--- Dataset records Enclosed Below ---
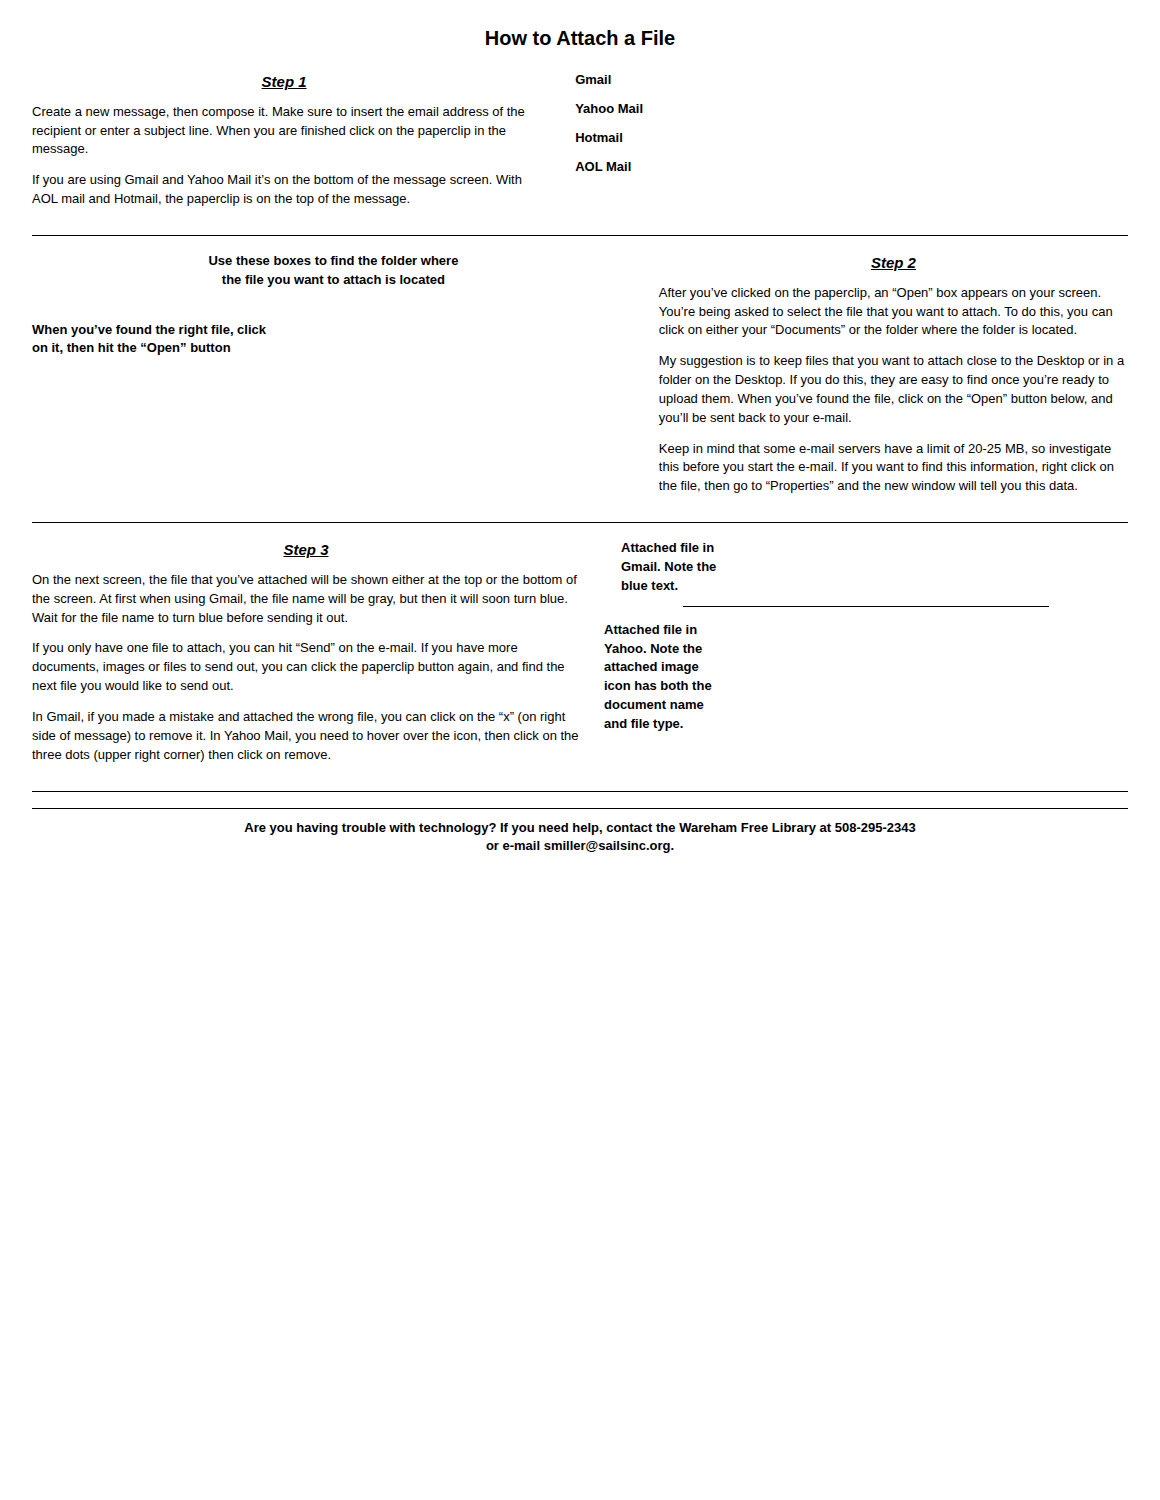How to Attach a File
Step 1
Create a new message, then compose it. Make sure to insert the email address of the recipient or enter a subject line. When you are finished click on the paperclip in the message.
If you are using Gmail and Yahoo Mail it’s on the bottom of the message screen. With AOL mail and Hotmail, the paperclip is on the top of the message.
Gmail
Yahoo Mail
Hotmail
AOL Mail
Use these boxes to find the folder where
the file you want to attach is located
When you’ve found the right file, click
on it, then hit the “Open” button
Step 2
After you’ve clicked on the paperclip, an “Open” box appears on your screen. You’re being asked to select the file that you want to attach. To do this, you can click on either your “Documents” or the folder where the folder is located.
My suggestion is to keep files that you want to attach close to the Desktop or in a folder on the Desktop. If you do this, they are easy to find once you’re ready to upload them. When you’ve found the file, click on the “Open” button below, and you’ll be sent back to your e-mail.
Keep in mind that some e-mail servers have a limit of 20-25 MB, so investigate this before you start the e-mail. If you want to find this information, right click on the file, then go to “Properties” and the new window will tell you this data.
Step 3
On the next screen, the file that you’ve attached will be shown either at the top or the bottom of the screen. At first when using Gmail, the file name will be gray, but then it will soon turn blue. Wait for the file name to turn blue before sending it out.
If you only have one file to attach, you can hit “Send” on the e-mail. If you have more documents, images or files to send out, you can click the paperclip button again, and find the next file you would like to send out.
In Gmail, if you made a mistake and attached the wrong file, you can click on the “x” (on right side of message) to remove it. In Yahoo Mail, you need to hover over the icon, then click on the three dots (upper right corner) then click on remove.
Attached file in
Gmail. Note the
blue text.
Attached file in
Yahoo. Note the
attached image
icon has both the
document name
and file type.
Are you having trouble with technology? If you need help, contact the Wareham Free Library at 508-295-2343
or e-mail smiller@sailsinc.org.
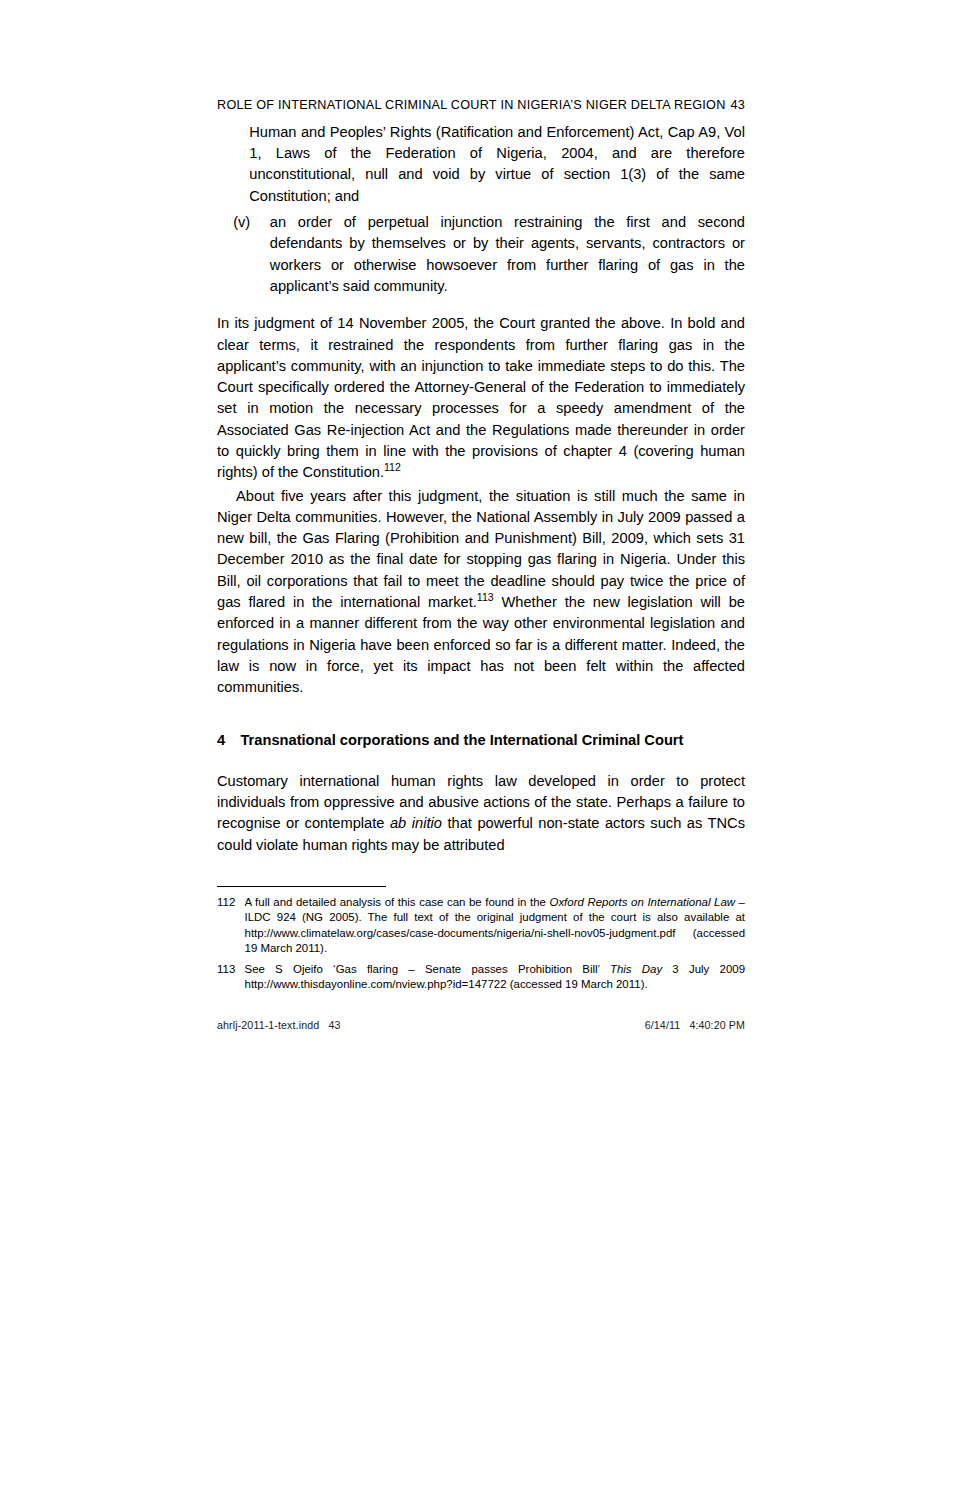ROLE OF INTERNATIONAL CRIMINAL COURT IN NIGERIA’S NIGER DELTA REGION 43
Human and Peoples’ Rights (Ratification and Enforcement) Act, Cap A9, Vol 1, Laws of the Federation of Nigeria, 2004, and are therefore unconstitutional, null and void by virtue of section 1(3) of the same Constitution; and
(v) an order of perpetual injunction restraining the first and second defendants by themselves or by their agents, servants, contractors or workers or otherwise howsoever from further flaring of gas in the applicant’s said community.
In its judgment of 14 November 2005, the Court granted the above. In bold and clear terms, it restrained the respondents from further flaring gas in the applicant’s community, with an injunction to take immediate steps to do this. The Court specifically ordered the Attorney-General of the Federation to immediately set in motion the necessary processes for a speedy amendment of the Associated Gas Re-injection Act and the Regulations made thereunder in order to quickly bring them in line with the provisions of chapter 4 (covering human rights) of the Constitution.112
About five years after this judgment, the situation is still much the same in Niger Delta communities. However, the National Assembly in July 2009 passed a new bill, the Gas Flaring (Prohibition and Punishment) Bill, 2009, which sets 31 December 2010 as the final date for stopping gas flaring in Nigeria. Under this Bill, oil corporations that fail to meet the deadline should pay twice the price of gas flared in the international market.113 Whether the new legislation will be enforced in a manner different from the way other environmental legislation and regulations in Nigeria have been enforced so far is a different matter. Indeed, the law is now in force, yet its impact has not been felt within the affected communities.
4 Transnational corporations and the International Criminal Court
Customary international human rights law developed in order to protect individuals from oppressive and abusive actions of the state. Perhaps a failure to recognise or contemplate ab initio that powerful non-state actors such as TNCs could violate human rights may be attributed
112 A full and detailed analysis of this case can be found in the Oxford Reports on International Law – ILDC 924 (NG 2005). The full text of the original judgment of the court is also available at http://www.climatelaw.org/cases/case-documents/nigeria/ni-shell-nov05-judgment.pdf (accessed 19 March 2011).
113 See S Ojeifo ‘Gas flaring – Senate passes Prohibition Bill’ This Day 3 July 2009 http://www.thisdayonline.com/nview.php?id=147722 (accessed 19 March 2011).
ahrlj-2011-1-text.indd 43 6/14/11 4:40:20 PM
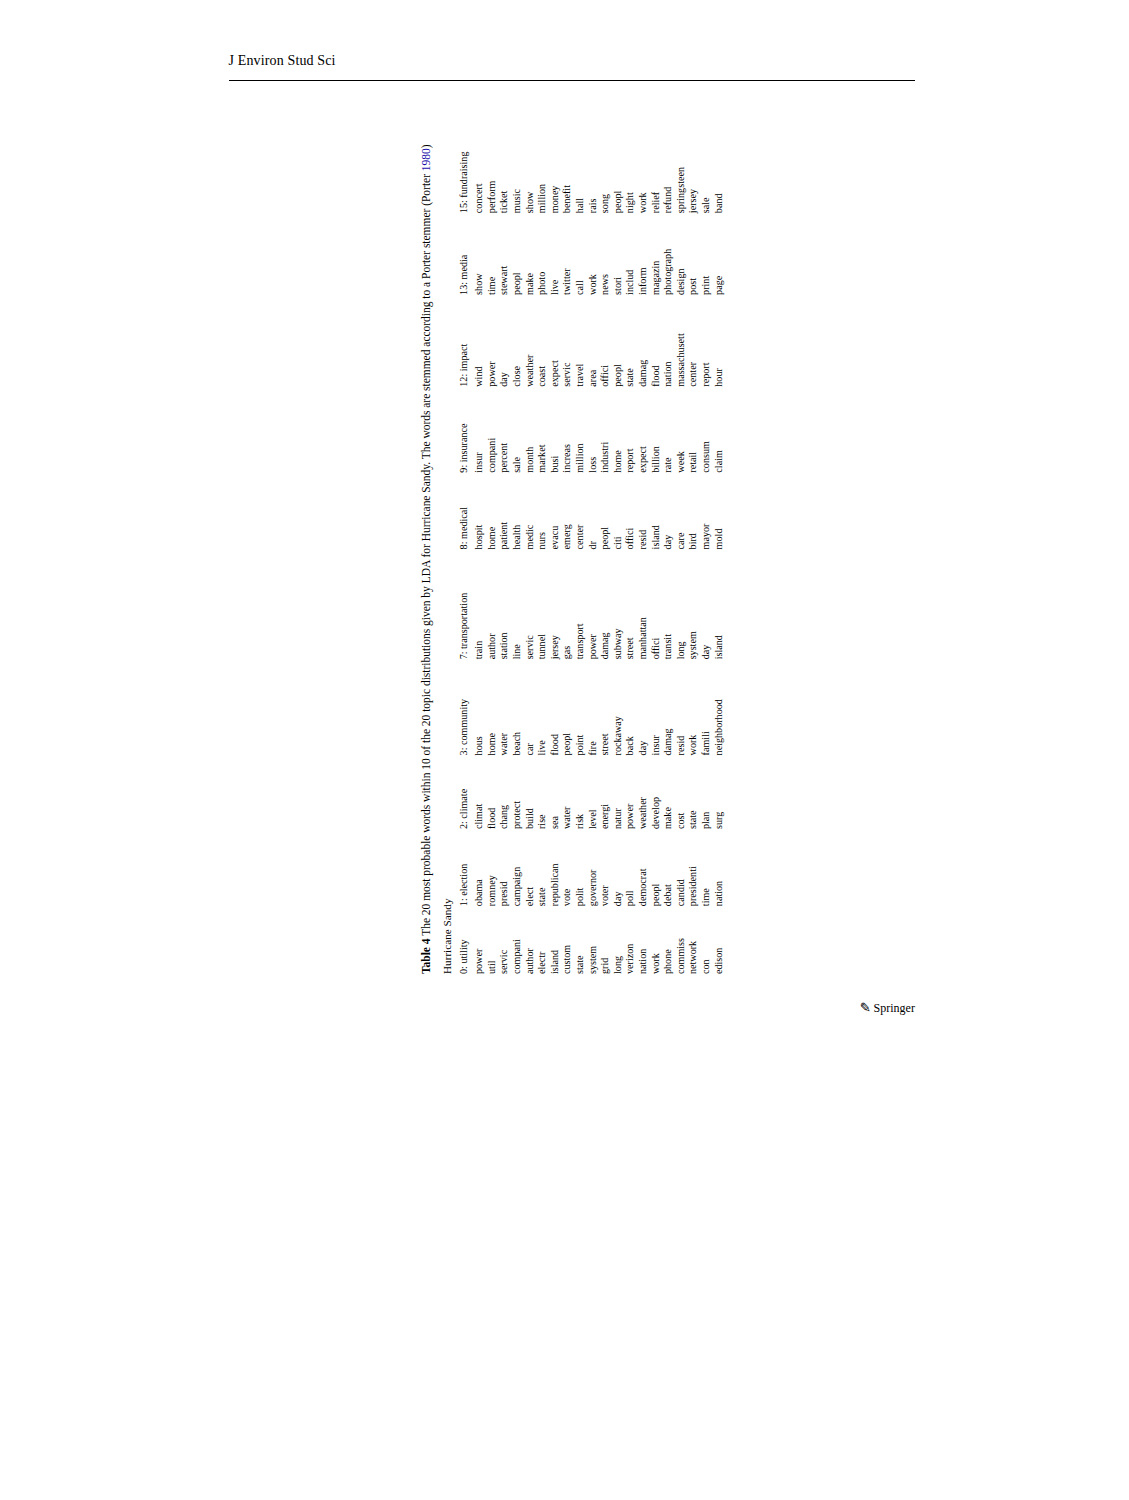J Environ Stud Sci
Table 4 The 20 most probable words within 10 of the 20 topic distributions given by LDA for Hurricane Sandy. The words are stemmed according to a Porter stemmer (Porter 1980)
Hurricane Sandy
| 0: utility | 1: election | 2: climate | 3: community | 7: transportation | 8: medical | 9: insurance | 12: impact | 13: media | 15: fundraising |
| --- | --- | --- | --- | --- | --- | --- | --- | --- | --- |
| power | obama | climat | hous | train | hospit | insur | wind | show | concert |
| util | romney | flood | home | author | home | compani | power | time | perform |
| servic | presid | chang | water | station | patient | percent | day | stewart | ticket |
| compani | campaign | protect | beach | line | health | sale | close | peopl | music |
| author | elect | build | car | servic | medic | month | weather | make | show |
| electr | state | rise | live | tunnel | nurs | market | coast | photo | million |
| island | republican | sea | flood | jersey | evacu | busi | expect | live | money |
| custom | vote | water | peopl | gas | emerg | increas | servic | twitter | benefit |
| state | polit | risk | point | transport | center | million | travel | call | hall |
| system | governor | level | fire | power | dr | loss | area | work | rais |
| grid | voter | energi | street | damag | peopl | industri | offici | news | song |
| long | day | natur | rockaway | subway | citi | home | peopl | stori | peopl |
| verizon | poll | power | back | street | offici | report | state | includ | night |
| nation | democrat | weather | day | manhattan | resid | expect | damag | inform | work |
| work | peopl | develop | insur | offici | island | billion | flood | magazin | relief |
| phone | debat | make | damag | transit | day | rate | nation | photograph | refund |
| commiss | candid | cost | resid | long | care | week | massachusett | design | springsteen |
| network | presidenti | state | work | system | bird | retail | center | post | jersey |
| con | time | plan | famili | day | mayor | consum | report | print | sale |
| edison | nation | surg | neighborhood | island | mold | claim | hour | page | band |
✎Springer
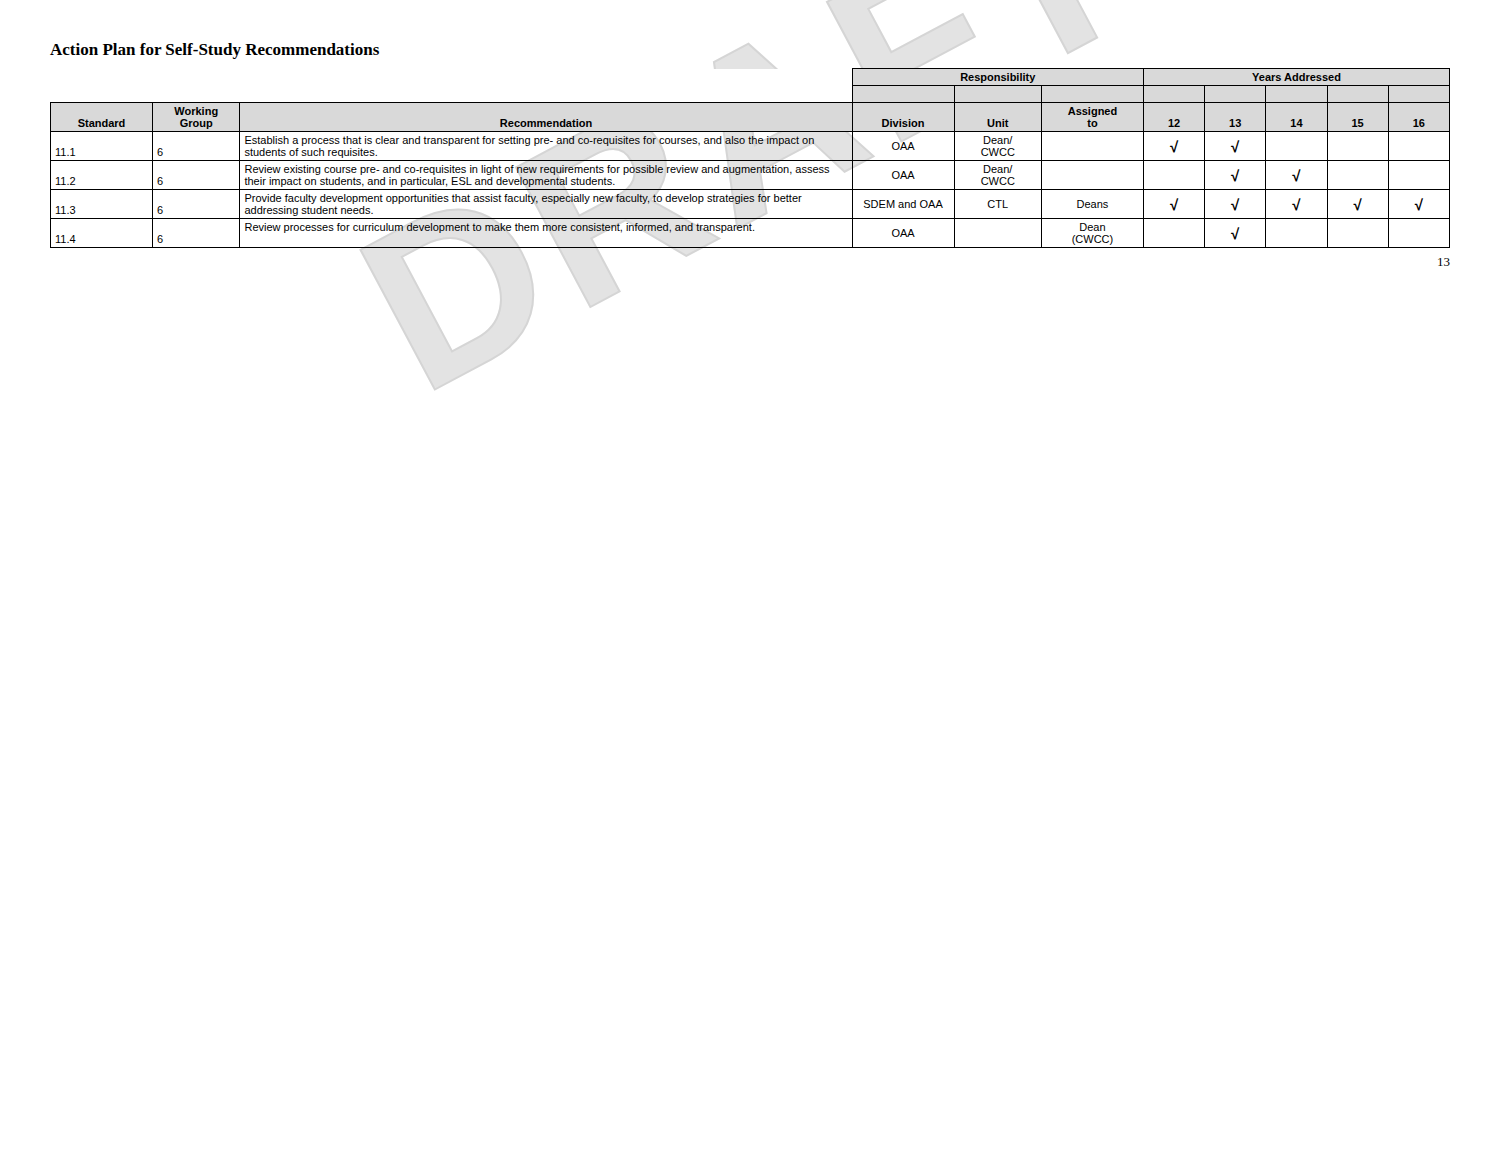DRAFT
Action Plan for Self-Study Recommendations
| | | | Responsibility | Years Addressed |
| --- | --- | --- | --- | --- |
| Standard | Working Group | Recommendation | Division | Unit | Assigned to | 12 | 13 | 14 | 15 | 16 |
| 11.1 | 6 | Establish a process that is clear and transparent for setting pre- and co-requisites for courses, and also the impact on students of such requisites. | OAA | Dean/ CWCC | | √ | √ | | | |
| 11.2 | 6 | Review existing course pre- and co-requisites in light of new requirements for possible review and augmentation, assess their impact on students, and in particular, ESL and developmental students. | OAA | Dean/ CWCC | | | √ | √ | | |
| 11.3 | 6 | Provide faculty development opportunities that assist faculty, especially new faculty, to develop strategies for better addressing student needs. | SDEM and OAA | CTL | Deans | √ | √ | √ | √ | √ |
| 11.4 | 6 | Review processes for curriculum development to make them more consistent, informed, and transparent. | OAA | | Dean (CWCC) | | √ | | | |
13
--- End of Enclosed Dataset records ---
Your assignment =>
Skip every picture and return the lines above from the top through the one that contains "My suggestion is".

Response box =>
How to Attach a File
Step 1
Create a new message, then compose it. Make sure to insert the email address of the recipient or enter a subject line. When you are finished click on the paperclip in the message.
If you are using Gmail and Yahoo Mail it’s on the bottom of the message screen. With AOL mail and Hotmail, the paperclip is on the top of the message.
Gmail
Yahoo Mail
Hotmail
AOL Mail
Use these boxes to find the folder where
the file you want to attach is located
When you’ve found the right file, click
on it, then hit the “Open” button
Step 2
After you’ve clicked on the paperclip, an “Open” box appears on your screen. You’re being asked to select the file that you want to attach. To do this, you can click on either your “Documents” or the folder where the folder is located.
My suggestion is to keep files that you want to attach close to the Desktop or in a folder on the Desktop. If you do this, they are easy to find once you’re ready to upload them. When you’ve found the file, click on the “Open” button below, and you’ll be sent back to your e-mail.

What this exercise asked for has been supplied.